The other important factor is a good balance between high performance against being able to make it perform with an average club racing crew. The symmetric spinnaker pole had to go, not just for crew management, but also for apparent sailing in light airs.'

Deck simplicity and a hull form and fin that will allow slightly more generosity to stay in the groove are all important' adds Manning.

The tight schedule to get the boat completed, shipped to Singapore by mid November and sailed to the Phuket King's Cup regatta venue on Phuket Island was going to require some very slick work from Sydney Yachts. Judging by Manning’s accolades, the Sydney Yachts team has delivered on all fronts, and in a very collaborative fashion,

'The experience with Darren Williams and Jason Rowed at Sydney Yachts has been nothing less than superb. Also the pedigree of Mark’s team at Innovation Composites was a strong pull factor for the GTS. In talking personally with a number of the individuals who built the boat, it is clear the depth of their experience and the benefits of working with real craftsmen was obvious too.

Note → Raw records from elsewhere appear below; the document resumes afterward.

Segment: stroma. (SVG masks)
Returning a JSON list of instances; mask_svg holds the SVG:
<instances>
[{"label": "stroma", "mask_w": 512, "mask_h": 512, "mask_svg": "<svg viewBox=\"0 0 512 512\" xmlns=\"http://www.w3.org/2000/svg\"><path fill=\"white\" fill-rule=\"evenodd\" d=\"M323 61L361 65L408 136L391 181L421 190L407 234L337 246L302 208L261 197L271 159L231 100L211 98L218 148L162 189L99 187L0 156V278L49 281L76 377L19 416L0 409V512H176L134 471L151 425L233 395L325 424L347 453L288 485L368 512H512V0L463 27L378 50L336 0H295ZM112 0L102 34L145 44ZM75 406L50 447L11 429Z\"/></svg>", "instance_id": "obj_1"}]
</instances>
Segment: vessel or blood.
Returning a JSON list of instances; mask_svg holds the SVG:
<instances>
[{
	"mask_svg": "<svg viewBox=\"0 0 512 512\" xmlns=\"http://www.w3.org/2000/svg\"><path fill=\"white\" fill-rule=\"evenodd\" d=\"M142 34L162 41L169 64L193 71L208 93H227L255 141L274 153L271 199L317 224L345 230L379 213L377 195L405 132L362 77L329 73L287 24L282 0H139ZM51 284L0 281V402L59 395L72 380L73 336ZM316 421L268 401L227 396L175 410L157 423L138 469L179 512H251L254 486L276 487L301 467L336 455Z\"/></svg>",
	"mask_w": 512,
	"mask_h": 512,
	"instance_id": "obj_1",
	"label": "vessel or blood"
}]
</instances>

I still point to the deck protectors under the spinnaker turning blocks. When I asked for some protection in that area of the deck I thought of simple pads, however they’ve done a beautiful job with molded carbon pads.

We made a number of changes, but in every case I could confidently let the team go away and design something that was fit for purpose, and also to push back if they didn’t believe in certain requests. This is one of the benefits of working in a semi custom environment.

Time was extremely tight getting the boat up to Langkawi positioned ready for Phuket this week. I liken our participation in the Phuket King’s Cup as just pulling off the cellophane seat covers on the way out of the dealers shop on the way to the start line.

The completion, shipping and commissioning in Singapore went 100% according to plan, possibly one of the fastest turn-arounds they’ve seen in Raffles' added Manning with enthusiasm.

Manning’s background in sailing goes back to club dinghy racing in the Irish Sea as a youngster, followed by yacht racing in the Solent and RORC races in later teenager years. His working life had him travelling extensively, so windsurfing was the next best option before he settled in SE Asia, where he spent a number of years as a tactician with Singapore based boats, whilst also racing a Laser.

Eventually Manning decided it was time to buy his own yacht,

'Walawala 1 was my first big boat in 2005, and was based in Hong Kong. We extensively campaigned around the circuit including the King’s Cup a number of times, and all China Sea races during this period.'

Manning is keen to get some good results from the Phuket King's Cup regatta with Walawala II, but is modest about his expectations,

'We’ve got a strong team together, but to be completely realistic, we have a short learning curve against seasoned and well-honed outfits such as Blondie, Ichiban, Kukerchu and Katsu.'

Of his plans for the future with the new boat Manning describes a busy schedule,

'the plan is to work around the SE Asia circuit this season, including the Straits and the Thailand events through to June. We’ll look at some of the Hong Kong events possibly later in the year, or early 2012.'

Darren Williams' team back in Sydney will clearly be keen to follow Walawala II’s fortunes in the King’s Cup, with the boat also having more connections with Australia than simply its country of origin, as Manning explains.

'Walawala is an Aboriginal Sun Goddess, so it’s quite apt for a Sydney birth.'

Racing gets underway in the Phuket King’s Cup Regatta tomorrow (Monday) and concludes on Saturday 10th December.